HomemifeatureQ & A with Professor Gerard Sutton

Q & A with Professor Gerard Sutton

Professor Gerard Sutton has been appointed the inaugural Sydney Medical School Foundation Professor of Corneal and Refractive Surgery at Sydney University. He’s been an ophthalmologist for 16 years and believes he has at least another 16 in him. We put some salient questions to him.

Q: How did you come to chose ophthalmology as a career?

A: Initially I was planning to do neurology due to my fascination at the time with the workings of the brain. After a frustrating term as a neurology resident however, I complained to the specialist in charge that despite all our efforts none of our patients were getting any better. He realised I was results-oriented and suggested Ophthalmology. I transferred over and have never looked back. I love the surgery and the fact that whether it is LASIK, cataract or a corneal transplant, the patients are generally happy. In this position you can make a difference to people’s lives. Being an ophthalmic surgeon is a privilege.

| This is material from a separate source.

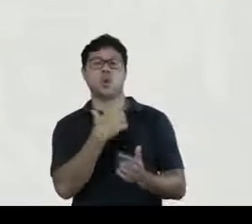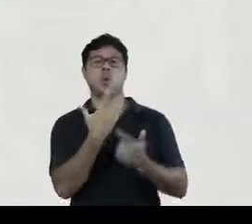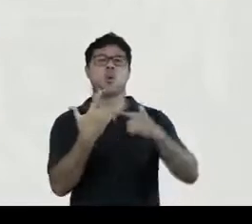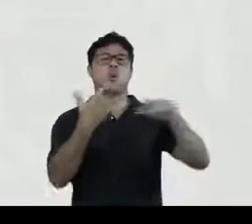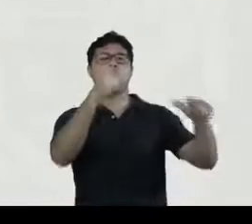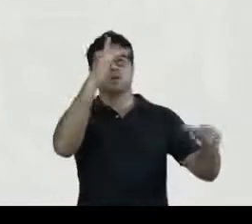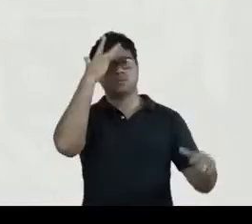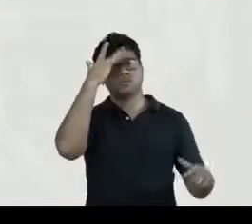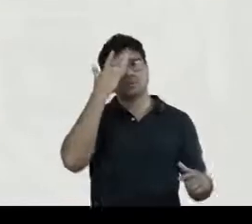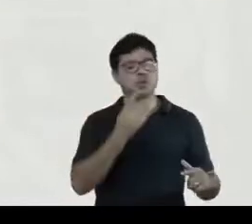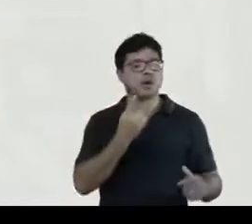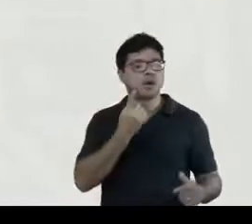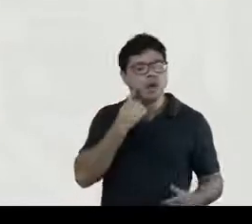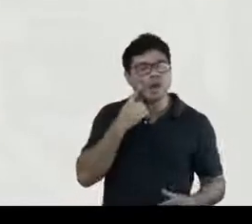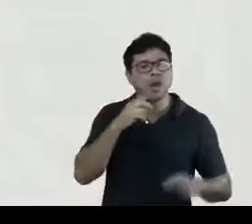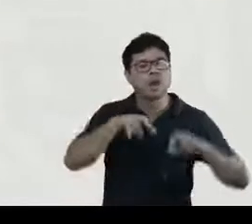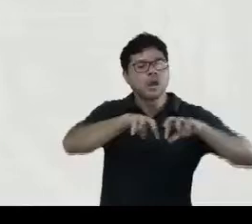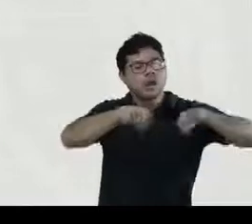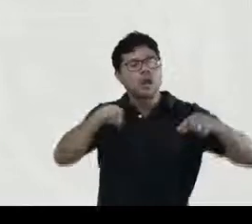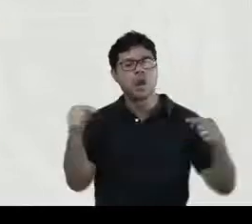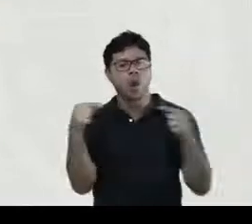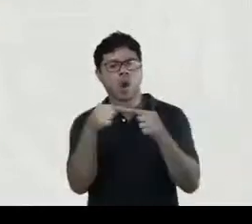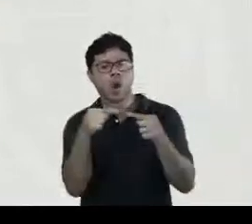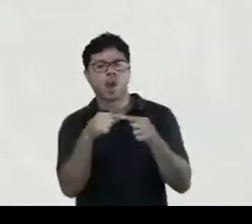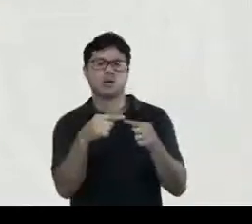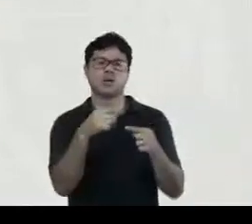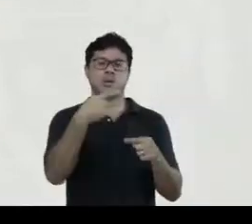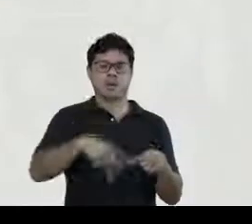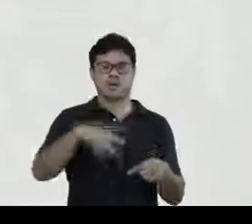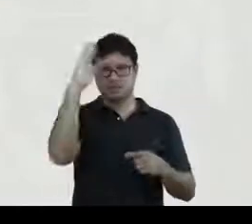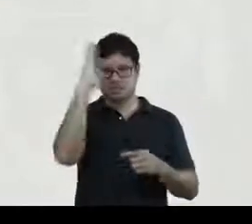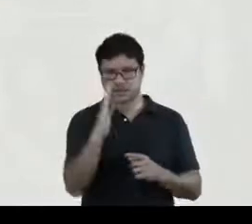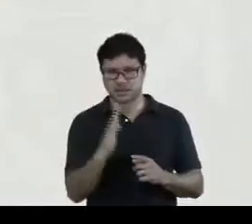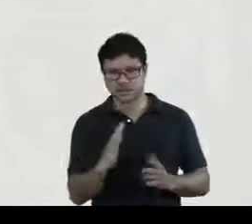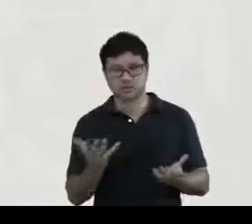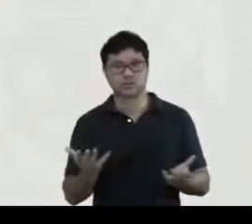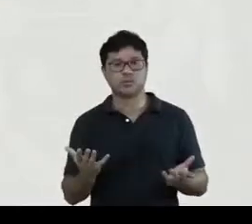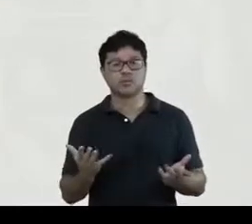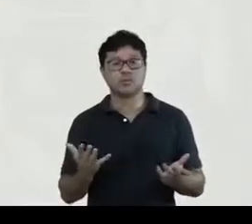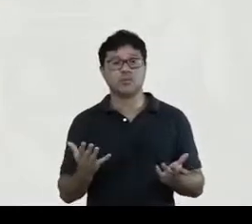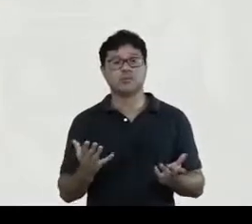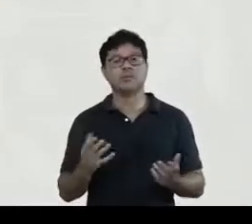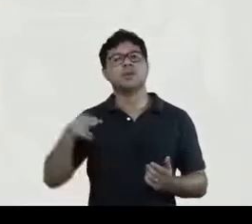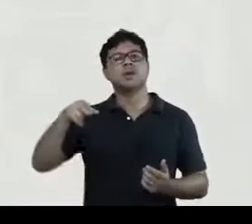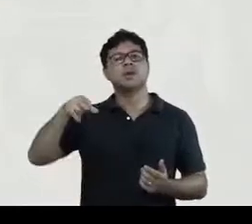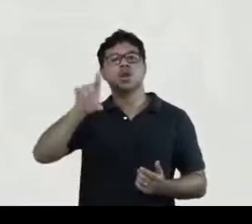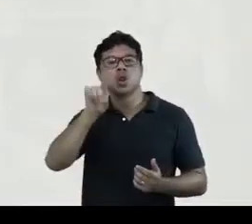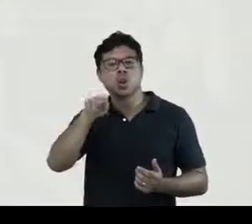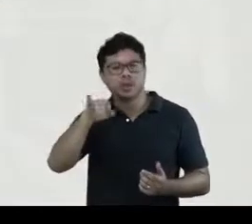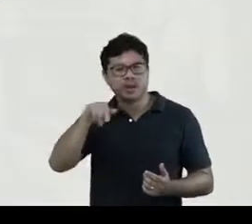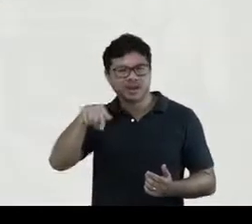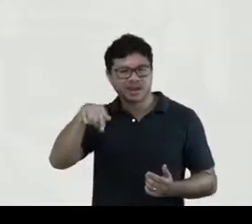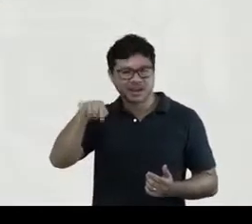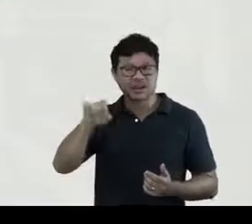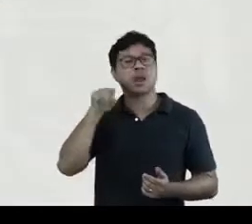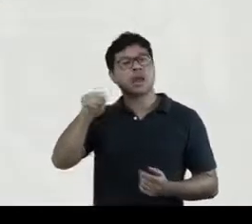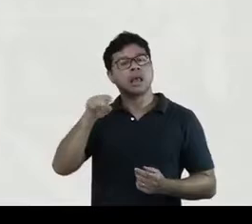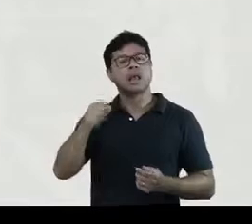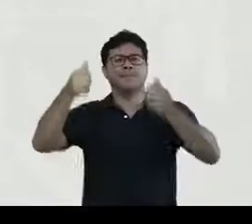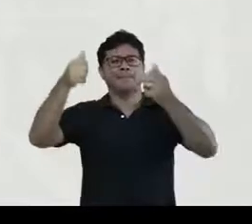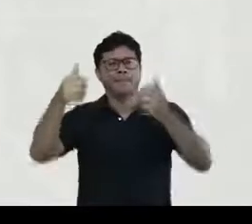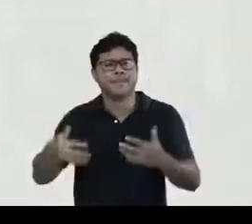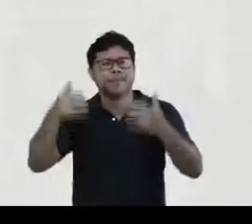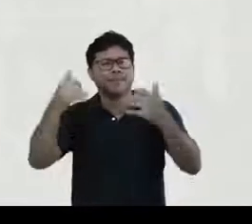outros pesquisadores também pudessem aplicá-las, por exemplo, no Brasil, né? O doutor Dominique, ele traz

Q: How long was the training process?

I have always done clinical research which I believe is the best way of staying on top of your field and ensuring your surgical decisions are based on the latest published studies

A: It took me 13 years from the time I entered medical school at the University of New South Wales in 1981 to become an ophthalmologist. I then completed three more years in subspecialty training in Corneal and Refractive Surgery. So I guess that’s 16 years all up… but it was a fun journey and I would like to think I am still learning and improving my skills to this day.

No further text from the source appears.